Maksim Azovsky

Personal information
- Full name: Maksim Ivanovich Azovsky
- Date of birth: 4 June 1986 (age 39)
- Place of birth: Astana, Kazakh SSR
- Height: 1.87 m (6 ft 2 in)
- Position: Attacking midfielder

Team information
- Current team: Zhetysu
- Number: 18

Youth career
- –2002: Zhenis Astana

Senior career*
- Years: Team / Apps / (Gls)
- 2003: Ekibastuzets / 9 / (0)
- 2003: Batyr Ekibastuz / 9 / (1)
- 2004: Okzhetpes / 12 / (0)
- 2004: Taraz / 7 / (0)
- 2005: Alma-Ata / 16 / (5)
- 2006–2007: Astana / 37 / (3)
- 2007–2008: Alma-Ata / 38 / (7)
- 2009: Ordabasy / 4 / (0)
- 2009: Zhetysu / 11 / (1)
- 2010–2011: Lokomotiv Astana / 52 / (0)
- 2012: Akzhayik / 18 / (1)
- 2013: Zhetysu / 8 / (0)
- 2014: Spartak Semey / 22 / (4)
- 2015–: Zhetysu / 47 / (1)

International career^{‡}
- 2005–2011: Kazakhstan / 16 / (0)

= Maksim Azovsky =

Kazakhstani footballer

Maksim Ivanovich Azovsky (Максим Иванович Азовский; born 4 June 1986) is a Kazakhstani footballer, who currently plays for FC Zhetysu.

==Career==

===Club===
Azovsky played for the club FC Astana until summer 2007 when he was transferred to FC Alma-Ata and played than for FC Ordabasy.

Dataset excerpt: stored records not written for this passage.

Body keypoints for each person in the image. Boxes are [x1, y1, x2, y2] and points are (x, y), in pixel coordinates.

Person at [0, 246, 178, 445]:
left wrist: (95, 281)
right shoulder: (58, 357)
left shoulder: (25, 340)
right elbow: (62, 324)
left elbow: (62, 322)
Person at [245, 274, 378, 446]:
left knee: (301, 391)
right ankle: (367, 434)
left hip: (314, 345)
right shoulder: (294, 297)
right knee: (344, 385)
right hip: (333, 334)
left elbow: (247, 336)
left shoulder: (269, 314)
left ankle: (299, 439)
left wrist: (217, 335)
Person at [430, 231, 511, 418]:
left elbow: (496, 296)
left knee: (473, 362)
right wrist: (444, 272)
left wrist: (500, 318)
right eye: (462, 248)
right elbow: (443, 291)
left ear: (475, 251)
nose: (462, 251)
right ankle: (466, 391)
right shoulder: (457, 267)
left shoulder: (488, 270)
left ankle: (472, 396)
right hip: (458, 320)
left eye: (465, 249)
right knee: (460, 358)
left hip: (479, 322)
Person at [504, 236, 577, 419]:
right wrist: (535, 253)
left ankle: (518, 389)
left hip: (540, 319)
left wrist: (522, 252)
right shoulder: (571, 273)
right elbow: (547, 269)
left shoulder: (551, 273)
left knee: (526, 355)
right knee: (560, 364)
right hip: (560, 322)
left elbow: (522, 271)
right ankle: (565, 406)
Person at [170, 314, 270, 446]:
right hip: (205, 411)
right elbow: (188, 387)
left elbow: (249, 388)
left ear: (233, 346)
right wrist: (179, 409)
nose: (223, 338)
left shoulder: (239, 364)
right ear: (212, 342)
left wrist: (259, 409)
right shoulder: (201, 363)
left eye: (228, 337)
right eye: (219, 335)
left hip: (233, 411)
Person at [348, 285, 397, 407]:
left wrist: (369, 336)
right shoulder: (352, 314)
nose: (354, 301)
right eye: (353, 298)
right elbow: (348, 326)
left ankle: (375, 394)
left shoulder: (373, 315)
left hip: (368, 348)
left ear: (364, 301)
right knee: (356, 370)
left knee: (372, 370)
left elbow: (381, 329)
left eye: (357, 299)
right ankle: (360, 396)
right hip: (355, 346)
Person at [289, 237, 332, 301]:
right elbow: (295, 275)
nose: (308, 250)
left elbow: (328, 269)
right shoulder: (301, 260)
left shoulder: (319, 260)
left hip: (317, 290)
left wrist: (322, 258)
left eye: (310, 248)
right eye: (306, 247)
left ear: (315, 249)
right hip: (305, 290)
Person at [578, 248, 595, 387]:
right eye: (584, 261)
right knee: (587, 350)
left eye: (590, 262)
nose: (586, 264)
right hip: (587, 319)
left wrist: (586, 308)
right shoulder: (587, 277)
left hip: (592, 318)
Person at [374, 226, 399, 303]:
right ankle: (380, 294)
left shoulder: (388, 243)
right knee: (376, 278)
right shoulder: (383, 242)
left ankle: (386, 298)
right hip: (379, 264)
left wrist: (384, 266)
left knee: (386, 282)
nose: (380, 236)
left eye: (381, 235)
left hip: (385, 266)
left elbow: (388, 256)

On 18 February 2015, Azovsky signed for FC Zhetysu.

===International===
Azovsky has made 16 appearances for the Kazakhstan national football team.

==Personal life==
His brother, Yegor, is also a professional footballer, currently for FC Aktobe.